According to the 2004 edition of the Veronis Suhler Stevenson Communications Industry Forecast & Report, consumers spent 3,663 hours using media in 2003, an increase of 1.6 percent over the previous year. Consumers spent the most time with television in 2003 as they continued to increase cable and satellite television viewing. Second to broadcast and cable television viewing, radio commanded the most attention from consumers climbing 1.2 percent as a result of longer commutes, the emergence of satellite radio and increased time spent with niche formats, such as Hispanic and all-news. Consumers spent less time with broadcast television, recorded music, consumer magazines, daily newspapers and home videos.
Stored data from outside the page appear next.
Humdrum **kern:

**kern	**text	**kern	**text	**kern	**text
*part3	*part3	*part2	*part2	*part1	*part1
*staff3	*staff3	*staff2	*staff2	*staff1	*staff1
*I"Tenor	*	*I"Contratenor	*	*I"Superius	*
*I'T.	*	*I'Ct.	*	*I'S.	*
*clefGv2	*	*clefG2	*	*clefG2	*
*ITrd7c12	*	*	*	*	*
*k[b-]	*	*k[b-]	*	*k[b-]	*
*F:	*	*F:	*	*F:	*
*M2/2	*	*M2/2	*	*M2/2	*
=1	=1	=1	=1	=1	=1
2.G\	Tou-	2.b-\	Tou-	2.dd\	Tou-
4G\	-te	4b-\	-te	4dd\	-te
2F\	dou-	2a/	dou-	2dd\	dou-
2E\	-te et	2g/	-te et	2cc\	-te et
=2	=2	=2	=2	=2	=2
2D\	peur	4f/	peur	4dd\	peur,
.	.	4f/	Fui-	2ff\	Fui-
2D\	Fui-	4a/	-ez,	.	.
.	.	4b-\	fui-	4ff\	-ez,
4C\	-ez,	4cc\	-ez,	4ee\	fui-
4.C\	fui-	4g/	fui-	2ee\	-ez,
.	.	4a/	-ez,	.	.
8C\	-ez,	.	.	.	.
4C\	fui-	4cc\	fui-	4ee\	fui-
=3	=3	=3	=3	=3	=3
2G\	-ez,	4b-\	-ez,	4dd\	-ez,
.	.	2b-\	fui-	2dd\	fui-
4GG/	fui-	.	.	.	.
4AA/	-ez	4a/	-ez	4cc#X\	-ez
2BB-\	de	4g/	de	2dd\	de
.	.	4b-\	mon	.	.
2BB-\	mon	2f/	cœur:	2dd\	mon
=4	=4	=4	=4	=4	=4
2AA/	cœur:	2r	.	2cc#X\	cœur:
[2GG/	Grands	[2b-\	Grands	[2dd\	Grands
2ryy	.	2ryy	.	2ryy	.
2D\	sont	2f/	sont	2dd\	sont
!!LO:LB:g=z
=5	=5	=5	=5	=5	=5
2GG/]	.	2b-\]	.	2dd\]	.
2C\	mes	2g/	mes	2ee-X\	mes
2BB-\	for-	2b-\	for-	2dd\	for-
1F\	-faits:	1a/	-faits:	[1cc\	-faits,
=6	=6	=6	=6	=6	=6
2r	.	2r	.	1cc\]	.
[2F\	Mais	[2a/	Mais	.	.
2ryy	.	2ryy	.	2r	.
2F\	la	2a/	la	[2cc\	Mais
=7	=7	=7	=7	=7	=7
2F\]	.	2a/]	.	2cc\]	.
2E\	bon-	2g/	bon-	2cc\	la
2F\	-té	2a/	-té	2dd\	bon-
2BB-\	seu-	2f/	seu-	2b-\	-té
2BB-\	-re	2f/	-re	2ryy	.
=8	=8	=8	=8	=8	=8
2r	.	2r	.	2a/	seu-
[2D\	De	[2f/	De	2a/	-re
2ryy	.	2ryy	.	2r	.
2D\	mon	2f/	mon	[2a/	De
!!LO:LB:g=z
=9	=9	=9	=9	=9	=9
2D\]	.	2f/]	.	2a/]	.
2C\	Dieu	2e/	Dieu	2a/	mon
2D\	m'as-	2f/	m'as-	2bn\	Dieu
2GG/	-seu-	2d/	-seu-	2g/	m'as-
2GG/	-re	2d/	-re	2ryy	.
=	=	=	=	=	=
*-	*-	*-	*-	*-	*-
Media supported by consumers continued to grab market share from media supported by advertisers in 2003. Time spent with advertising-supported media accounted for 56.4 percent, or 2,064 hours, of the total, while consumer-supported media accounted for the remaining 43.6 percent, or 1,598 hours. Consumer-supported media gained nearly 7.5 share points between 1998 and 2003. Driven by time spent with the Internet, home videos, and videogames and increased media multitasking, the average consumer’s time spent with media will expand at a compound annual rate of 2.1 percent in the forecast period to 4,059 hours in 2008, more than 11 hours per day or 78 hours per week. Average time spent with consumer-supported media will continue to gain share from time spent with ad-supported media in the forecast period. By 2008, consumer-supported media will account for 45.9 percent of the total time spent with media, while ad-supported media will represent 54.1 percent of the total.


It's about time, not money--and print is losing on the time front, too. But media as a whole? Dang! 11 hours a day in 2008? That's a lot of opportunity.

UPDATE: See this article in ScienceNews: "Why Do We Overcommit? Study Suggests We Think We’ll Have More Time In The Future Than We Have Today" for an interesting take on the "economics of available time." (From LifeHacker).